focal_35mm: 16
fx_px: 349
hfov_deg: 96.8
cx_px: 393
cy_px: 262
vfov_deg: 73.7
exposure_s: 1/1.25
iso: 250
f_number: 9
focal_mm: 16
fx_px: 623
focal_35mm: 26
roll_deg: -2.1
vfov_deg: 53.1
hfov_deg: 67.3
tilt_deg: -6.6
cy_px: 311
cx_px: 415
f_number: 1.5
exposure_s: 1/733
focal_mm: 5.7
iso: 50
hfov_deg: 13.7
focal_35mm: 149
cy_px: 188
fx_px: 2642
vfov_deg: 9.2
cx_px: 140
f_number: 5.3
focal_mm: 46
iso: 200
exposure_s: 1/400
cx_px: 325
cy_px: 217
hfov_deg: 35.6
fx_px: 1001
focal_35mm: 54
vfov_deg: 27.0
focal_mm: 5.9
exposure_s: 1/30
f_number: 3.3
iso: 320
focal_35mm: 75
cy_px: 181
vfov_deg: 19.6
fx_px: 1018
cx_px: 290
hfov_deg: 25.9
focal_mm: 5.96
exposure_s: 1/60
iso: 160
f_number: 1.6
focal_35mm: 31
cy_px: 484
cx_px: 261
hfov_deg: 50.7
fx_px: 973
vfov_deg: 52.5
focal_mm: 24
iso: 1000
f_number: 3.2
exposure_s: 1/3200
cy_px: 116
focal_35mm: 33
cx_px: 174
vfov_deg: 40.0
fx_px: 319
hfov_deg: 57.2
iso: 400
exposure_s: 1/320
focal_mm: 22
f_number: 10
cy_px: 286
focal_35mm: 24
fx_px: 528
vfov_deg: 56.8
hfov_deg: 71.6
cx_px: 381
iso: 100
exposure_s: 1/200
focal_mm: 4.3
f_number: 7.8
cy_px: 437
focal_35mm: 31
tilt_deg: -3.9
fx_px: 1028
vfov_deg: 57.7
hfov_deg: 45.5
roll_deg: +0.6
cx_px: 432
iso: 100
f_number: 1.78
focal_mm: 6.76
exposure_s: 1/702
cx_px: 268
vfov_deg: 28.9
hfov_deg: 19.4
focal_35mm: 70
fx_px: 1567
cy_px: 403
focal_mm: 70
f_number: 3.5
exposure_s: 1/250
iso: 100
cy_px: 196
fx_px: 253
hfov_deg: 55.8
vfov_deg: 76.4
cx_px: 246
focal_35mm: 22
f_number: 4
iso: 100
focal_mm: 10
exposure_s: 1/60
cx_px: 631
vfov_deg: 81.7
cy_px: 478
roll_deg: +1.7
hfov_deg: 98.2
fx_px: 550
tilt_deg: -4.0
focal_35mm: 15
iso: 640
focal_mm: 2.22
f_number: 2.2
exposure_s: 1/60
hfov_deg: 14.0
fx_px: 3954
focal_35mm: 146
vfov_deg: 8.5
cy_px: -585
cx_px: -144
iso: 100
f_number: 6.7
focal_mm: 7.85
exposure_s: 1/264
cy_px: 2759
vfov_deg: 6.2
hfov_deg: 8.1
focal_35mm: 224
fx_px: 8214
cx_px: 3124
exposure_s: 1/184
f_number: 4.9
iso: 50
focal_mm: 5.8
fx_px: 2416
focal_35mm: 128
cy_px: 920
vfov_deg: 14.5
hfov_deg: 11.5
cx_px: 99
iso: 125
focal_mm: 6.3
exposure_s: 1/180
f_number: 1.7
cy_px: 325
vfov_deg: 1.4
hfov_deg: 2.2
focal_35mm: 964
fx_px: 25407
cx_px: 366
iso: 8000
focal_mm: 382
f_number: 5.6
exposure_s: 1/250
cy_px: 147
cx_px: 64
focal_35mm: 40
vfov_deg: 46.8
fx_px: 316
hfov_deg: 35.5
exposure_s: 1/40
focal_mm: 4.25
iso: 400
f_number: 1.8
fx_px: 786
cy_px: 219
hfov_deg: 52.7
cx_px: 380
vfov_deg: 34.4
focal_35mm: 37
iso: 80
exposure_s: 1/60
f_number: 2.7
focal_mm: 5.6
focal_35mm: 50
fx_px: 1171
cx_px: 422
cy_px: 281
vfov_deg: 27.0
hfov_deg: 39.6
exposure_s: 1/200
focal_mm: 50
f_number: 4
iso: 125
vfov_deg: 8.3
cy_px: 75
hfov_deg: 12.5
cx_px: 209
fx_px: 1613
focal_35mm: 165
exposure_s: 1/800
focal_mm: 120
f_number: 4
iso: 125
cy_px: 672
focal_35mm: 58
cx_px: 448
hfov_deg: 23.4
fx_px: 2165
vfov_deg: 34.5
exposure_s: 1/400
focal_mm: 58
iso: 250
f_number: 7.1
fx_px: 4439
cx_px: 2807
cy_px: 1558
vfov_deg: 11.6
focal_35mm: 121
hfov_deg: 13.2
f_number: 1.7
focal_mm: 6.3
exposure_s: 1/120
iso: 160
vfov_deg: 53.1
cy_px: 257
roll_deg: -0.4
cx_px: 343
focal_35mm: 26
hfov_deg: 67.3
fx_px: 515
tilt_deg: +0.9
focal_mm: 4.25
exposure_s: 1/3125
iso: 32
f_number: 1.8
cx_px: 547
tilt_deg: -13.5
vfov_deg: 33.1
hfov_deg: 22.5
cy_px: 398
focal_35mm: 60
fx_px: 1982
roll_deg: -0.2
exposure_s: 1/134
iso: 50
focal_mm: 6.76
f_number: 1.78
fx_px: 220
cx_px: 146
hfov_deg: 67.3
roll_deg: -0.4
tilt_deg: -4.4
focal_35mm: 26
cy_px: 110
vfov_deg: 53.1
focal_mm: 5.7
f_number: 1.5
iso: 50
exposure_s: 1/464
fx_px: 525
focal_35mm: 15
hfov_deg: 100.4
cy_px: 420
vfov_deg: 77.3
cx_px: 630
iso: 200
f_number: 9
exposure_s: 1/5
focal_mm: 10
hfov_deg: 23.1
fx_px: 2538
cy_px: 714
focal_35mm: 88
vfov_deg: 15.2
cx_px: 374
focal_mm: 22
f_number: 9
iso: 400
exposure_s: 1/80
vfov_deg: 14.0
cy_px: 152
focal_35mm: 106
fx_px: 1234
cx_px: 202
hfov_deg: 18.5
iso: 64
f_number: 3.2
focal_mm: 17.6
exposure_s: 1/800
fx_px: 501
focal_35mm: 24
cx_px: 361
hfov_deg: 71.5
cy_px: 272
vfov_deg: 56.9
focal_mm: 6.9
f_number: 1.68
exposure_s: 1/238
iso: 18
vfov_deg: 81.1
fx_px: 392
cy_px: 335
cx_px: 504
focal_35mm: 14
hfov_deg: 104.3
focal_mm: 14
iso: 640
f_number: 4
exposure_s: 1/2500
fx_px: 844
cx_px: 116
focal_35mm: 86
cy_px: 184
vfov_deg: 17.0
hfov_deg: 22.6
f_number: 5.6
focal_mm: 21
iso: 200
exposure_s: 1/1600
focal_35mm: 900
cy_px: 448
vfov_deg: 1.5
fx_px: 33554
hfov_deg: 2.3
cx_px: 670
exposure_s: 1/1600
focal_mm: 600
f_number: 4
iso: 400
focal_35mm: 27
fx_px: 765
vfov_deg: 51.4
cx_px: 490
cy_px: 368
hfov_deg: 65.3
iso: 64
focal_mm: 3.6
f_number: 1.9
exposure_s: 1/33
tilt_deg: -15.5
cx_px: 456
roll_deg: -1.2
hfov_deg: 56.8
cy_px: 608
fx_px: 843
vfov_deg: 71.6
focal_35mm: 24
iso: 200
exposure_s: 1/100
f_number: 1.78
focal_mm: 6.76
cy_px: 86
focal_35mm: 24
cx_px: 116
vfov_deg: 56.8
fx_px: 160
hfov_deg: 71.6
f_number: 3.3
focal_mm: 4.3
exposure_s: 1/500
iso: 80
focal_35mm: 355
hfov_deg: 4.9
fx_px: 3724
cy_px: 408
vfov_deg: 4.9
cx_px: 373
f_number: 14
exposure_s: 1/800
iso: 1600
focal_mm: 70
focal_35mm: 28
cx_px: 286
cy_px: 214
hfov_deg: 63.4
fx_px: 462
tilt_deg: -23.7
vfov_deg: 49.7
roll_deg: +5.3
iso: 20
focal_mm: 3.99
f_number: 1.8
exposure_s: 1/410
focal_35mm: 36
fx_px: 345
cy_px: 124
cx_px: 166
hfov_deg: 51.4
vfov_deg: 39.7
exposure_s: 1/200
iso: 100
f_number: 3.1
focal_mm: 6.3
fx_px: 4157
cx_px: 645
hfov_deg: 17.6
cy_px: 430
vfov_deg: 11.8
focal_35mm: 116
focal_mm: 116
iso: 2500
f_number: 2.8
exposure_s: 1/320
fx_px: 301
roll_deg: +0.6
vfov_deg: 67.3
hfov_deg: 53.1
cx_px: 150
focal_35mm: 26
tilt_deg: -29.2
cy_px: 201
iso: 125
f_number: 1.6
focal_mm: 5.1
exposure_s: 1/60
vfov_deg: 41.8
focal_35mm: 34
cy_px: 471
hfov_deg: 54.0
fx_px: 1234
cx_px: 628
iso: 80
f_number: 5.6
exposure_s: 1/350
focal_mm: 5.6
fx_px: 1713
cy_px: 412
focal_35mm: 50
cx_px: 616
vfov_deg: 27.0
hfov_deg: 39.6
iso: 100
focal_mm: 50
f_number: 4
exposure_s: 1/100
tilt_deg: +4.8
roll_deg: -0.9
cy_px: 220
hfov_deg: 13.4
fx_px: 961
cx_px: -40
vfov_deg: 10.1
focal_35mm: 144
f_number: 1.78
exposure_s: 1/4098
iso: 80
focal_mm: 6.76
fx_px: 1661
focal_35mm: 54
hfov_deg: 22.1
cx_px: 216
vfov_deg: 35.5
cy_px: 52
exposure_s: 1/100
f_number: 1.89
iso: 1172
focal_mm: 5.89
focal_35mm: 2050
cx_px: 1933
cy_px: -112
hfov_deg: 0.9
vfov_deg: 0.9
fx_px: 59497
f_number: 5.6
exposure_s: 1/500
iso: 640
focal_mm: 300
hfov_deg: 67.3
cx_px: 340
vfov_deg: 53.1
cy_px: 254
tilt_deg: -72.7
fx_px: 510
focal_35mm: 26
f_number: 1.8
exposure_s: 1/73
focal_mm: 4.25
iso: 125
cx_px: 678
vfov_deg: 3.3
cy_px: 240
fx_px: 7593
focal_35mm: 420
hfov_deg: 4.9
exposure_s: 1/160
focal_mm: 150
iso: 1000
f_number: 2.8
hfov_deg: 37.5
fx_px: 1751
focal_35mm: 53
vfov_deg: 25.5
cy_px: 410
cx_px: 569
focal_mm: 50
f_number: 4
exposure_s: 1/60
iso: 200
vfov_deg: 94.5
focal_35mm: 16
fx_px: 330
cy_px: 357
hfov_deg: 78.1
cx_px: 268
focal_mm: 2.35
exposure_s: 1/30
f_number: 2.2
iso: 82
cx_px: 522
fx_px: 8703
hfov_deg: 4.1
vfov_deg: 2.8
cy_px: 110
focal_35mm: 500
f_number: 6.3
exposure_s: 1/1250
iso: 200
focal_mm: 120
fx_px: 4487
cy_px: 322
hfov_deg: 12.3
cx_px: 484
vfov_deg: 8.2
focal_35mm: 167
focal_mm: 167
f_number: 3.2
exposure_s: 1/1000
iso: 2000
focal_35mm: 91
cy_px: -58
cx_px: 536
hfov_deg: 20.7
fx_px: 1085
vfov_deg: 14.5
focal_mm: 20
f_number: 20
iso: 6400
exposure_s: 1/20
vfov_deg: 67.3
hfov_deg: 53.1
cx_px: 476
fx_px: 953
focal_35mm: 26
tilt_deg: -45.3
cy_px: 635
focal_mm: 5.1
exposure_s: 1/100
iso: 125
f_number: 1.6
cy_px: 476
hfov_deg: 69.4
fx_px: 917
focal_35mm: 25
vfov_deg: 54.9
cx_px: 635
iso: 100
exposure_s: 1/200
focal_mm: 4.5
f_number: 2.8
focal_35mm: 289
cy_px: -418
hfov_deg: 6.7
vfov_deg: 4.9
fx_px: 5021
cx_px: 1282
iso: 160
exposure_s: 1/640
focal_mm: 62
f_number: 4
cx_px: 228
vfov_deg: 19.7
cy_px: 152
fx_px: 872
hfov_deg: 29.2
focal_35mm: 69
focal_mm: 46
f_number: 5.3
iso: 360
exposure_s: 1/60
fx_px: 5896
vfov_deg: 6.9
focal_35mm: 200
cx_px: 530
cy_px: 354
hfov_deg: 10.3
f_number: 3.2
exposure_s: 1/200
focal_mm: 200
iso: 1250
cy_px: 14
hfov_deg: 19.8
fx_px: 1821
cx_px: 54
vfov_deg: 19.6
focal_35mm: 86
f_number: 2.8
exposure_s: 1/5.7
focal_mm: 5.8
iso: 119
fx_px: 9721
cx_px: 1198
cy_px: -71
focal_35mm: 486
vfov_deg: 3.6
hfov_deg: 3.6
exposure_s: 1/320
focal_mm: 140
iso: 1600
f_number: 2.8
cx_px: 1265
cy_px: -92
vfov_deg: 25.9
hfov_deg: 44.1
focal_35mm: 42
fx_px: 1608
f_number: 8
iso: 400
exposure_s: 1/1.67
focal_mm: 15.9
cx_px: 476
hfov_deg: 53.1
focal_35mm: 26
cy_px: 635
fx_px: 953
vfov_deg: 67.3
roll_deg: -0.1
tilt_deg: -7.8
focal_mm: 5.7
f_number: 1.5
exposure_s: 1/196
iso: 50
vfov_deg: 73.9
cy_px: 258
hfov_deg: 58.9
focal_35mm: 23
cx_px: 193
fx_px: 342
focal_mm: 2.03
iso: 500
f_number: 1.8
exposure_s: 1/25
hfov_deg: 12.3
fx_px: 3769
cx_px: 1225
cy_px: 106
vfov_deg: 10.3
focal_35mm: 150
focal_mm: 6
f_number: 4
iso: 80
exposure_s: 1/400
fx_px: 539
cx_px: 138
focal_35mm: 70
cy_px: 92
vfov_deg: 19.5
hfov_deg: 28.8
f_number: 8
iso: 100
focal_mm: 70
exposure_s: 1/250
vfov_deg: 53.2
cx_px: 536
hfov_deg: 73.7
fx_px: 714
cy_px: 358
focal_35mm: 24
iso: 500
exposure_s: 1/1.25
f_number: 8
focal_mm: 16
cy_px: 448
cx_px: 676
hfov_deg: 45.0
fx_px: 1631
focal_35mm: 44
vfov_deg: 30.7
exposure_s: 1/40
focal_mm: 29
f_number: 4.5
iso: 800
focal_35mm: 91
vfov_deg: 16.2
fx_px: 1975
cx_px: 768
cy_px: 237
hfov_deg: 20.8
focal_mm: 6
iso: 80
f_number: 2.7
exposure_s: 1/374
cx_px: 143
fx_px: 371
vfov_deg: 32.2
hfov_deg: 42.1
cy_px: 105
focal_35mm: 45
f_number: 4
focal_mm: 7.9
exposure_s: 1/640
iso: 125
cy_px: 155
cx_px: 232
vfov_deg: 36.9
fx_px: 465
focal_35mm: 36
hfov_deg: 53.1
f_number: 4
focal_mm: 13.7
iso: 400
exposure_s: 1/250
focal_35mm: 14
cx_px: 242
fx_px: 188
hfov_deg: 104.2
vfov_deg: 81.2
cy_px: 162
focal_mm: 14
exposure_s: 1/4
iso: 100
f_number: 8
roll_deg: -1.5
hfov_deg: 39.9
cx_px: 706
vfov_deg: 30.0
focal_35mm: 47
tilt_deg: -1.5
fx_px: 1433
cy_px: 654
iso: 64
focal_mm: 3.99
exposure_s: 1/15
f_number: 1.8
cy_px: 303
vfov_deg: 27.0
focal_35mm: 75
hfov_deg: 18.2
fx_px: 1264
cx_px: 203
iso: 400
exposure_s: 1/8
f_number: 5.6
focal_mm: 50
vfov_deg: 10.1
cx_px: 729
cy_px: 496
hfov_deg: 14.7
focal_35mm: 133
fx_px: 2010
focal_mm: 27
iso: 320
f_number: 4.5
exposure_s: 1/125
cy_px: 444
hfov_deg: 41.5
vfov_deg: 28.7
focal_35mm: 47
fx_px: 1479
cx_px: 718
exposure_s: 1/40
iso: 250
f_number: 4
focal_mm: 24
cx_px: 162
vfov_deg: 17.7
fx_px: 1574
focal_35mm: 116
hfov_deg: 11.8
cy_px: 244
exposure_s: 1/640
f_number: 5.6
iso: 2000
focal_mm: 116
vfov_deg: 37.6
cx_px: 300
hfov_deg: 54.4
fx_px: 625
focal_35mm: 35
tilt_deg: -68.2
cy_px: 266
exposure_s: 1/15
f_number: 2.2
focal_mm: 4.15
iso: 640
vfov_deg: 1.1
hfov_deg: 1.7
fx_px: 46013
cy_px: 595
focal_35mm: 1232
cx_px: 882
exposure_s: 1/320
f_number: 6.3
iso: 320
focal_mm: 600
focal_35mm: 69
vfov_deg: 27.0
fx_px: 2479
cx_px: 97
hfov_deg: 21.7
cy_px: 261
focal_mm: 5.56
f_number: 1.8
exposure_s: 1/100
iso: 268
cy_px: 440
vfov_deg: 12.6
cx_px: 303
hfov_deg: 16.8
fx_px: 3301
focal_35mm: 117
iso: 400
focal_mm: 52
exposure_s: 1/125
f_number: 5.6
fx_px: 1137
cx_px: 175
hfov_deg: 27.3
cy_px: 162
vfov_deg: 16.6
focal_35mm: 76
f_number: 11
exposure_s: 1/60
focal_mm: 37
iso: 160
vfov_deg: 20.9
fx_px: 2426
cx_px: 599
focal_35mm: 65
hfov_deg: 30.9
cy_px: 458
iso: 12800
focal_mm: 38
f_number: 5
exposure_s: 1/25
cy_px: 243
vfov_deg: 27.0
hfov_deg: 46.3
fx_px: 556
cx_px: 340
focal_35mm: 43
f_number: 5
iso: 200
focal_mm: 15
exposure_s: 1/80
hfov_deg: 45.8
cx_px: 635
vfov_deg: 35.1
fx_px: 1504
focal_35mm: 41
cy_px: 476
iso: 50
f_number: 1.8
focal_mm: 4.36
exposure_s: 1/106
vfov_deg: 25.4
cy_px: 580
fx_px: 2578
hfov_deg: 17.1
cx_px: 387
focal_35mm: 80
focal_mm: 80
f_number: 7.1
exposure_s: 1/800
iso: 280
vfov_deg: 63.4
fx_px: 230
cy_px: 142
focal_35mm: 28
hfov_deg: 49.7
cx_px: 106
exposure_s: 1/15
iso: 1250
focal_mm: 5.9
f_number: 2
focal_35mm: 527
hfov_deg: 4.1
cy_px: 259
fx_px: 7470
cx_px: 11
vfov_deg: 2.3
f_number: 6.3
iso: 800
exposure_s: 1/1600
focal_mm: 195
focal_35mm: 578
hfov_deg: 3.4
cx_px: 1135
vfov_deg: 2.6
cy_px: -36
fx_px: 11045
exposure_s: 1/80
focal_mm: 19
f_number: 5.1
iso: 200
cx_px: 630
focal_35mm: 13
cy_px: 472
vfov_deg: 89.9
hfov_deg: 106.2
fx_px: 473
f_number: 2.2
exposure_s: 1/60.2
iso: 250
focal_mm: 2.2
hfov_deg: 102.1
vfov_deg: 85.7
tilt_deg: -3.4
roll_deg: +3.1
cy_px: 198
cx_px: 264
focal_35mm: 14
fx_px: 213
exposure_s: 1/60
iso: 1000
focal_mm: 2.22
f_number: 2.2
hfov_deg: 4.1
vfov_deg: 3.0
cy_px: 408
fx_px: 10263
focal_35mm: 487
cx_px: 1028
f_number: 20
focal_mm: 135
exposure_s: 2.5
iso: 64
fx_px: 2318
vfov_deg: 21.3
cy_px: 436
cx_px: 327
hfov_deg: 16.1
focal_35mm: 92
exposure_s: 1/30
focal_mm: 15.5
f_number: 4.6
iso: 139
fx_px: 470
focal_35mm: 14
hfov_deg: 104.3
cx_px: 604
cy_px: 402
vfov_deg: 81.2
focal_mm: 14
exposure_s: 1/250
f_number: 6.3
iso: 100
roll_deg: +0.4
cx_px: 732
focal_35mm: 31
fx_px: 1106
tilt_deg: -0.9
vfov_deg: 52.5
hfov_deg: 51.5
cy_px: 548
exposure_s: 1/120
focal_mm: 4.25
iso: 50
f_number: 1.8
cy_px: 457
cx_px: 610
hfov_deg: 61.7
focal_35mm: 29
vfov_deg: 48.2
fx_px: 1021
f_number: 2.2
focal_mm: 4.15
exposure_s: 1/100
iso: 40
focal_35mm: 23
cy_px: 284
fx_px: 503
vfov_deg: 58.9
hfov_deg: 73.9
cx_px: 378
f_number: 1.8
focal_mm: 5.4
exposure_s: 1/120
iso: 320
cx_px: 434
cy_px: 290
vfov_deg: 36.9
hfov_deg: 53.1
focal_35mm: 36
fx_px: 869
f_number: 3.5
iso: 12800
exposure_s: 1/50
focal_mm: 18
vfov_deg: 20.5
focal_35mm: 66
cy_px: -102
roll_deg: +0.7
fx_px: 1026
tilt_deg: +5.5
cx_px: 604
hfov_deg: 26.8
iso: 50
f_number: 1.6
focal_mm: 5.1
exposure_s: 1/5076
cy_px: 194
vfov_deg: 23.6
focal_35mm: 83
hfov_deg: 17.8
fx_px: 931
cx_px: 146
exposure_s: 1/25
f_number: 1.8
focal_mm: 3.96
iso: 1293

-=-=-

Begin at the top of the records above and quote each line exactly, ending with the line that contains "hfov_deg: 25.9".

focal_35mm: 16
fx_px: 349
hfov_deg: 96.8
cx_px: 393
cy_px: 262
vfov_deg: 73.7
exposure_s: 1/1.25
iso: 250
f_number: 9
focal_mm: 16
fx_px: 623
focal_35mm: 26
roll_deg: -2.1
vfov_deg: 53.1
hfov_deg: 67.3
tilt_deg: -6.6
cy_px: 311
cx_px: 415
f_number: 1.5
exposure_s: 1/733
focal_mm: 5.7
iso: 50
hfov_deg: 13.7
focal_35mm: 149
cy_px: 188
fx_px: 2642
vfov_deg: 9.2
cx_px: 140
f_number: 5.3
focal_mm: 46
iso: 200
exposure_s: 1/400
cx_px: 325
cy_px: 217
hfov_deg: 35.6
fx_px: 1001
focal_35mm: 54
vfov_deg: 27.0
focal_mm: 5.9
exposure_s: 1/30
f_number: 3.3
iso: 320
focal_35mm: 75
cy_px: 181
vfov_deg: 19.6
fx_px: 1018
cx_px: 290
hfov_deg: 25.9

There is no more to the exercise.